Today is a day for celebration. In reviewing multiple cases from across the country, the Supreme Court of the United States has decided states cannot ban marriage equality for LGBT folks.
This triumph of love and equality over exclusion and bigotry is to be celebrated, for sure. And when I think of how many loving, happy couples I know who will at last be able to pursue their dream of marriage, my heart fills with joy (which is hard on the charcoal, but I’ll make room). I have, in fact, entertained notions of marriage myself, although that’s going to have to wait until I recover from my last relationship (gay, straight, whatever—heartbreak is a ball of suck for everybody).
Looking beyond the rhetoric, and the bumper-sticker activism, we see today that the rights of everyone must be preserved if the rights of anyone are to be of any value. The actual decision—drawing from the name of the first of four cases considered in the ruling, Obergefell v. Hodges—was, as many have been with this court, a near thing; a five-to-four triumph of individual rights and equal standing under the law over religious fervor.
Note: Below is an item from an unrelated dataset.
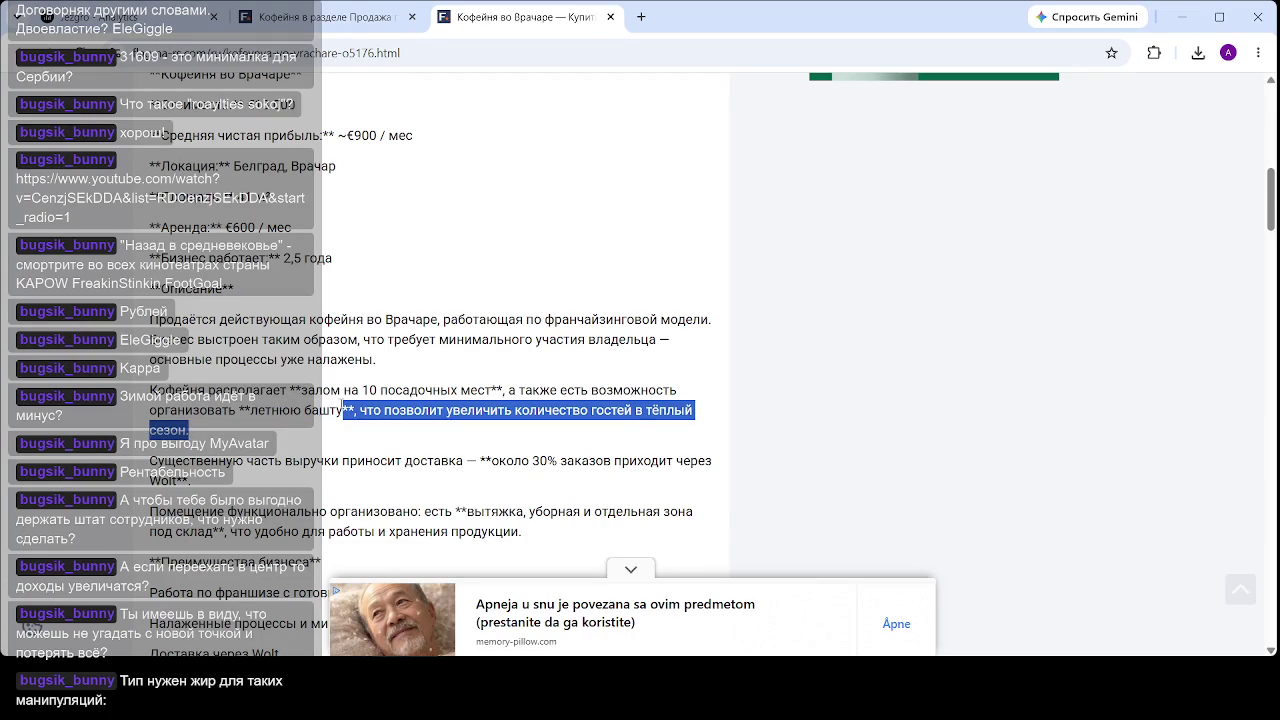
left_click(296, 392)
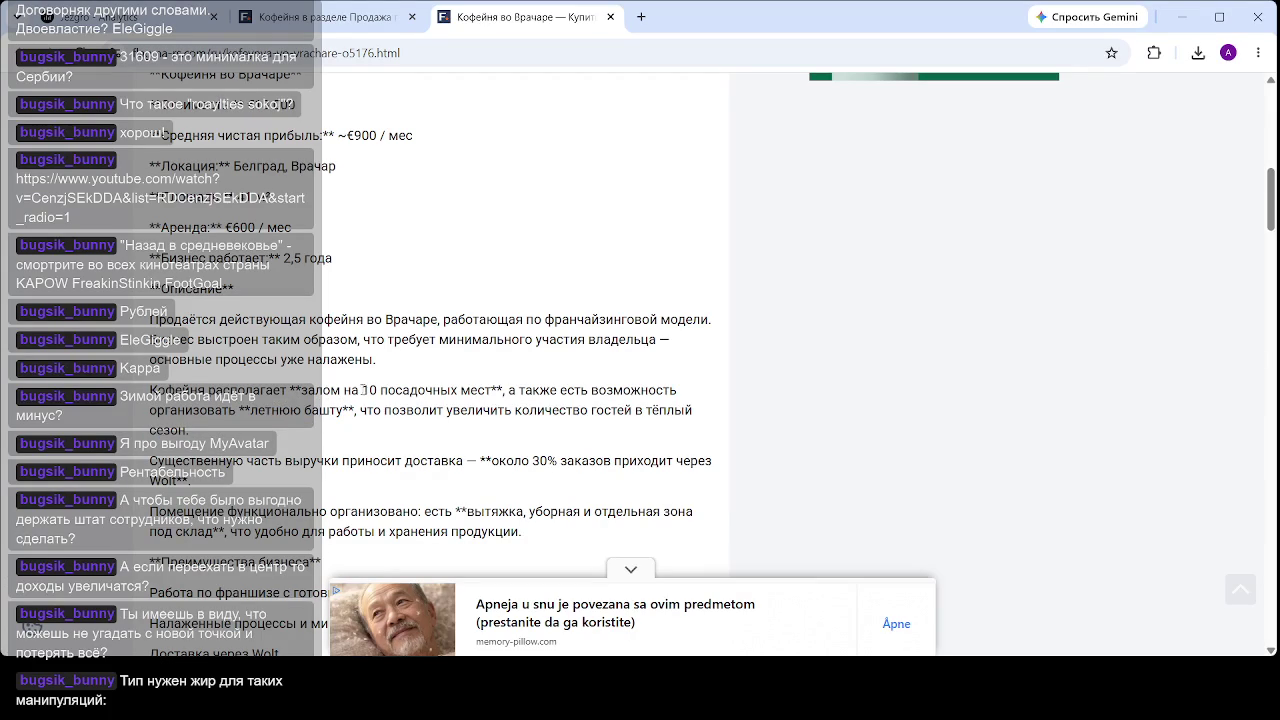
scroll(325, 370, "up", 3)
Close or not, the decision reflects a growing understanding in our country that LGBT folks don’t want “special” rights, or “gay” rights, or magical bonus treats draped in gold silk (although, hey, if you’re offering…).
What we want is to have our rights to love, and to participate in the civil benefits of marriage, recognized as equally valid under the law of the land (a land which, I feel I must remind some people, has no official religion and counts among its founders multiple deists, skeptics, and at least one genius who liked his Christianity sans magic).
There’s still a lot of work to be done. Marriage equality is the first step in total equality under the law, including better recognition and protections for LGBT folks. We have made so many strides forward, but in a country where interrupting the president in protest (a time-tested tradition in the fight for LGBT equality) can still get you flack, rather than support, from other folks in the community, the walk down the aisle is but a few steps on the long path we have yet to traverse.
We will not be silenced. We will not be relegated to a pile labeled “Less Than.” Today, we celebrate our victory. Tomorrow, it’s back to work—but with a lot more hope for what’s to come.